Impact Finite-Element Analysis of Slip-Base Sign Support Mechanism

Abstract

The slip-base-design mechanism is used to support signs and luminaries in highways and is designed to break away in crashes with vehicles. This mechanism is intended to minimize occupant injuries by providing reduced resistance to the impacting vehicles. The slip-base mechanism could be sensitive to many design parameters. Conventional design and evaluation of safety performance of these systems by trial and error and crash testing is inefficient, as well as cost prohibitive. Therefore, finite-element (FE) models that can accurately simulate the performance of the slip-base system in various crash scenarios are of essential value.
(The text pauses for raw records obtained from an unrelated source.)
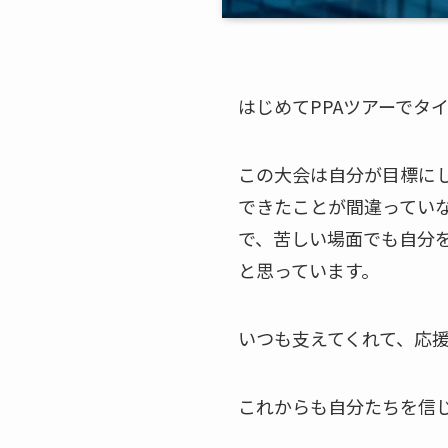
はじめてPPAツアーでタ
この大会は自分が目標に
できたことが間違ってい
で、苦しい場面でも自分
と思っています。
いつも支えてくれて、応
これからも自分たちを信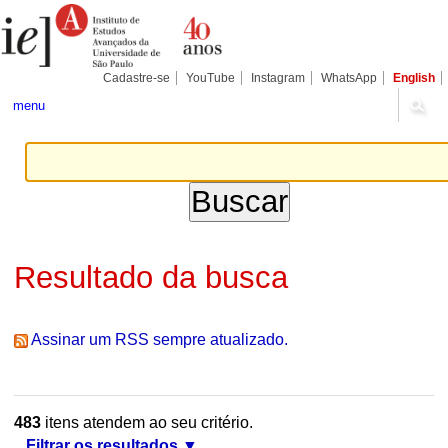
Ir
Ferramentas
Seções
para
Pessoais
o
conteúdo.
|
Cadastre-se
YouTube
Instagram
WhatsApp
English
Ir
para
menu
a
navegação
Resultado da busca
Assinar um RSS sempre atualizado.
483
itens atendem ao seu critério.
Filtrar os resultados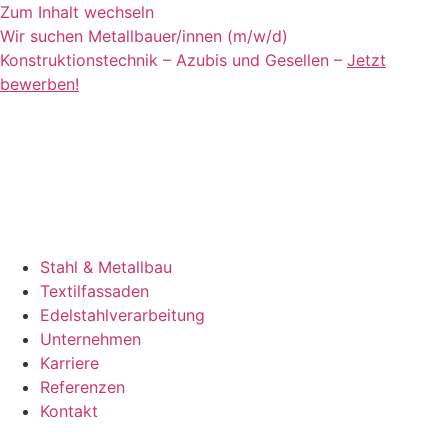
Zum Inhalt wechseln
Wir suchen Metallbauer/innen (m/w/d)
Konstruktionstechnik – Azubis und Gesellen –
Jetzt
bewerben!
Stahl & Metallbau
Textilfassaden
Edelstahlverarbeitung
Unternehmen
Karriere
Referenzen
Kontakt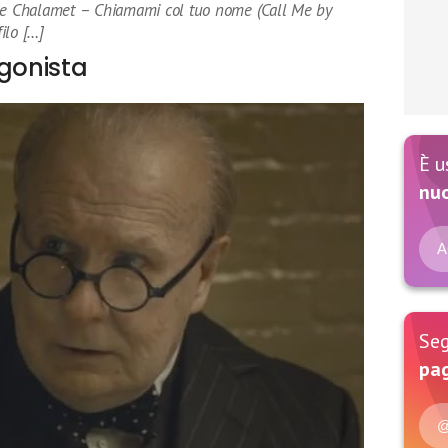
hée Chalamet – Chiamami col tuo nome (Call Me by
ilo […]
agonista
È u
nu
A
Seg
pag
@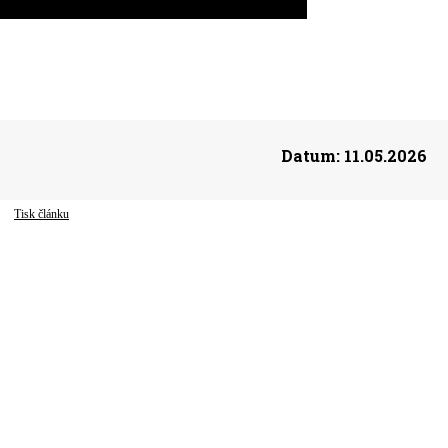
Datum:
11.05.2026
Tisk článku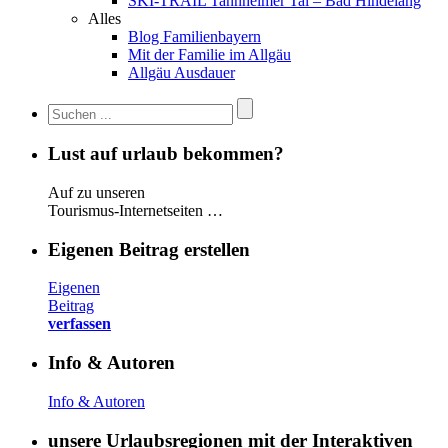
SKI-TRAIL Tannheimer Tal – Bad Hindelang
Alles
Blog Familienbayern
Mit der Familie im Allgäu
Allgäu Ausdauer
Lust auf urlaub bekommen?
Auf zu unseren
Tourismus-Internetseiten …
Eigenen Beitrag erstellen
Eigenen
Beitrag
verfassen
Info & Autoren
Info & Autoren
unsere Urlaubsregionen mit der Interaktiven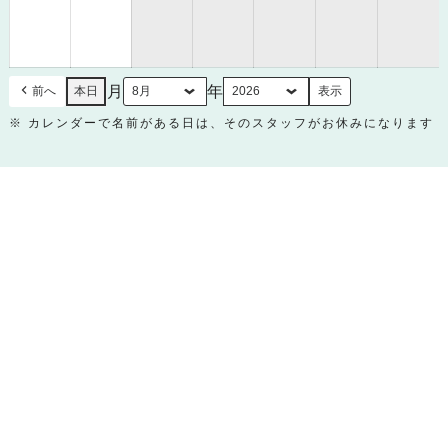
8
8
月
月
30
31
日
日
月
年
前へ
本日
※ カレンダーで名前がある日は、そのスタッフがお休みになります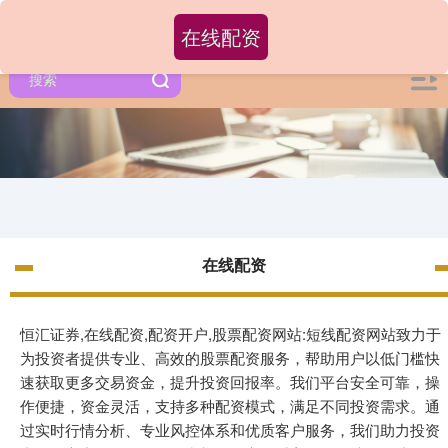
在线配资
在线配资
恒汇证券,在线配资,配资开户,股票配资网站:短线配资网站致力于
为投资者提供专业、高效的股票配资服务，帮助用户以低门槛快
速获取更多交易资金，提升投资回报率。我们平台安全可靠，操
作便捷，资金灵活，支持多种配资模式，满足不同投资需求。通
过实时行情分析、专业风控体系和优质客户服务，我们助力投资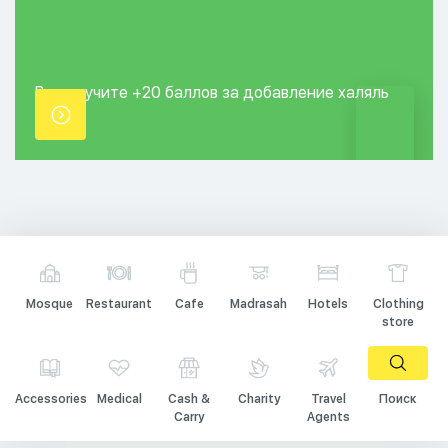
Вы получите +20
баллов за добавление
халяль
точки.
Mosque
Restaurant
Cafe
Madrasah
Hotels
Clothing
store
Accessories
Medical
Cash &
Charity
Travel
Поиск
Carry
Agents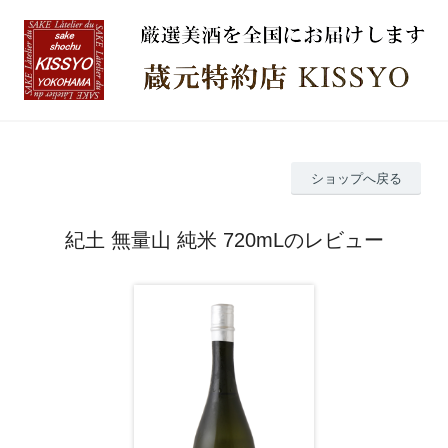
ショップへ戻る
紀土 無量山 純米 720mLのレビュー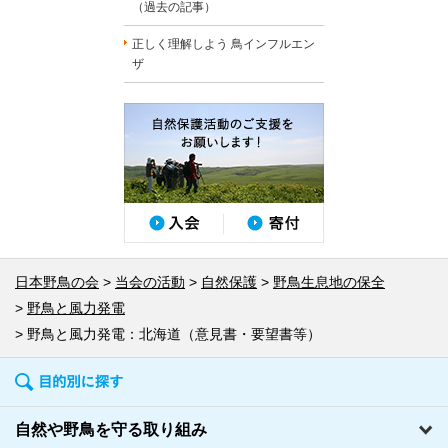
（過去の記事）
正しく理解しよう 鳥インフルエン
ザ
日本野鳥の会
当会の活動
自然保護
野鳥生息地の保全
野鳥と風力発電
野鳥と風力発電：北海道（意見書・要望書等）
自然や野鳥を守る取り組み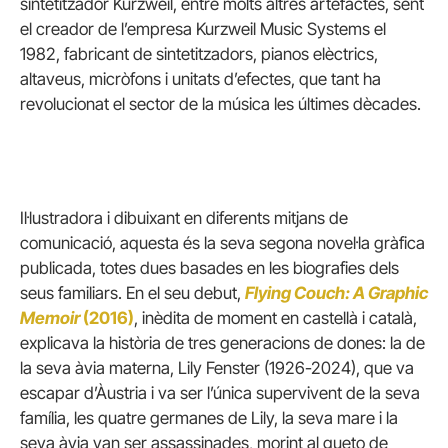
sintetitzador Kurzweil, entre molts altres artefactes, sent
el creador de l’empresa Kurzweil Music Systems el
1982, fabricant de sintetitzadors, pianos elèctrics,
altaveus, micròfons i unitats d’efectes, que tant ha
revolucionat el sector de la música les últimes dècades.
Il·lustradora i dibuixant en diferents mitjans de
comunicació, aquesta és la seva segona novel·la gràfica
publicada, totes dues basades en les biografies dels
seus familiars. En el seu debut,
Flying Couch: A Graphic
Memoir
(2016)
, inèdita de moment en castellà i català,
explicava la història de tres generacions de dones: la de
la seva àvia materna, Lily Fenster (1926-2024), que va
escapar d’Àustria i va ser l’única supervivent de la seva
família, les quatre germanes de Lily, la seva mare i la
seva àvia van ser assassinades, morint al gueto de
This paper describes dynamic FE models of a slip-base sign support system and its crash performance with vehicles using DYNA3D code. The geometric features, as well as several physical phenomena of components of the slip-base mechanism, e.g., sliding friction, clamping forces, bolt-plate interactions, and plate rupture, are modeled and verified in simulation. The FE modeling methods for the required features are described in detail. A validated model of Bogie and its honeycomb material is used as the impacting vehicle. FE crash simulations of Bogie with flexible honeycomb nose impacting the slip-base sign support are validated using the corresponding instrumented crash tests. The simulation model reveals the correct behavior of the break away system response upon impact. The slipping mechanism and Bogie acceleration and velocity responses are accurate as compared with actual crash test results. The FE approach and this validated model can be exercised in numerous crash scenarios for design optimization of other variations of slip-base systems in size, orientation, etc., or for performance evaluation of impacts with various vehicles.